We know that leading nations are investigating how they might issue a Central Bank Digital Currency (CBDC) and how they might use blockchain technology to power them. These initiatives could really push blockchain adoption to levels that enthusiasts have only dreamt of up to now. However, this is really just a pipe dream as things stand. The truth is that governments could never use an existing decentralised blockchain for their CBDC because these networks promote anonymity above all else. This is why regulation is essential if governments are to truly embrace blockchain.
For governments to use blockchain technology, they would need to play a leading role in the system. After all, they could not have their CBDC made available to anonymous users for unlawful purposes. It would totally defeat the point of establishing a CBDC for use within an efficient, automated and regulated digital economy.
The benefits of decentralised, peer to peer transactions must still be able to occur between businesses and individuals but such interactions should happen within the rules and regulations laid out by government. After all, these are the institutions we elect to represent and govern us.
This established social paradigm, with governments regulating things from the top, is the basis for L3COS, the world’s first regulated blockchain-based operating system.

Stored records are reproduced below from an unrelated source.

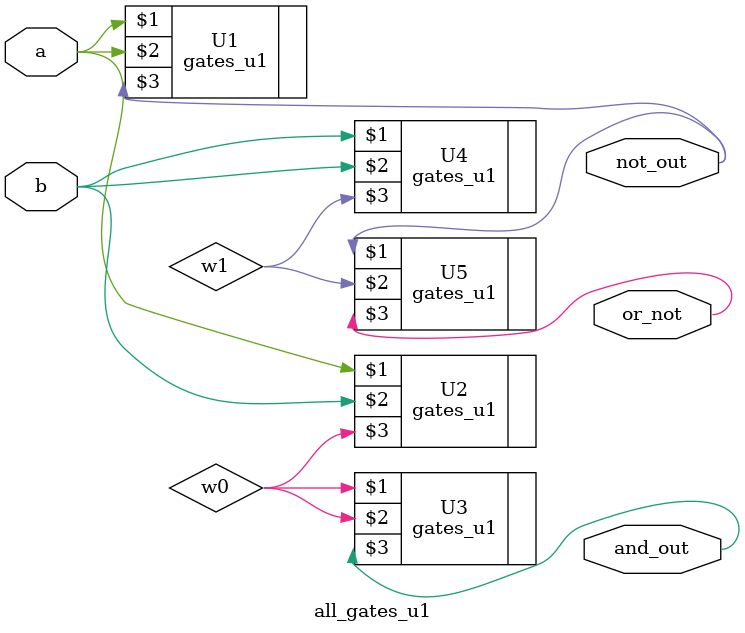
<source format=sv>
module all_gates_u1(input a,b,output not_out,and_out,or_not);
wire w0,w1;
//NOT
gates_u1 U1(a,a,not_out);
//AND
gates_u1 U2(a,b,w0);
gates_u1 U3(w0,w0,and_out);
//OR
gates_u1 U4(b,b,w1);
gates_u1 U5(not_out,w1,or_not);
 
endmodule

</source>
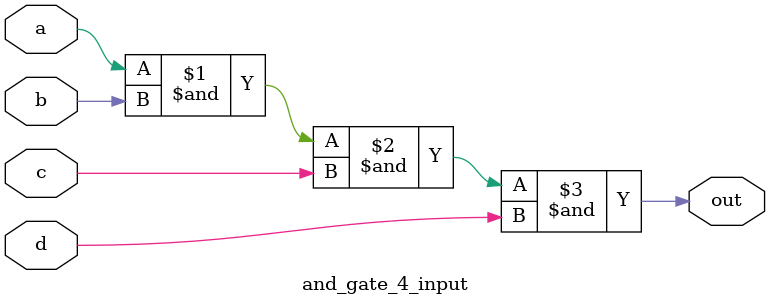
<source format=sv>
`timescale 1ps/1ps

module and_gate_4_input(a, b, c, d, out);
	input logic a, b, c, d;
	output logic out;
	assign #50 out = a & b & c & d;
endmodule 
</source>
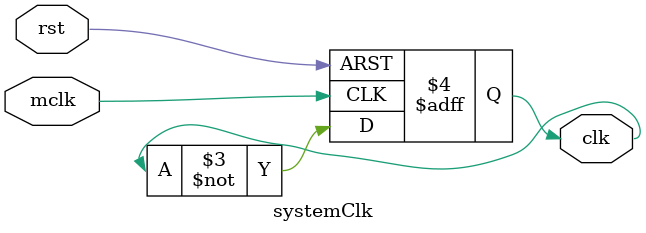
<source format=v>

`timescale 1ns/1ns

module systemClk(mclk,clk,rst);
input mclk;
input rst;
output reg clk;
always @(posedge mclk or negedge rst)
    if(!rst) clk = 1'b0;
    else    clk = ~clk;
endmodule
</source>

It is a regulated, permissioned and decentralised blockchain that enables governments, businesses and society as a whole to benefit from this technology.
Crucially, it is regulated by governments at the top of a triple layer consensus system. Each sovereign state controls a super node at this layer and reaches consensus with other government super nodes via a Proof of Government mechanism. This can be used for balance of payment transactions between governments, for example. Each super node then controls registration and onboarding of other entities into its regulated digital economy.
This economic activity occurs in the next two layers of the system, one for businesses and the final layer designed for society as a whole. In this way, the L3COS system reflects the societal structures that we all recognise, with government at the top and businesses and individuals able to interact in the economy below. Governments can then regulate the economy, protecting people from criminal activity and unsafe practices, while compliant transactions take place automatically thanks to smart contract-based, decentralised applications.
This is why regulation of blockchain has to occur. It will finally bring the advantages of the technology to the masses, in a form they can understand and that positively impacts their everyday lives. Those who advocate for anonymity and decentralisation above all else will just have to get used to this change, as regulated blockchain emerges more and more clearly as the only sensible path forward.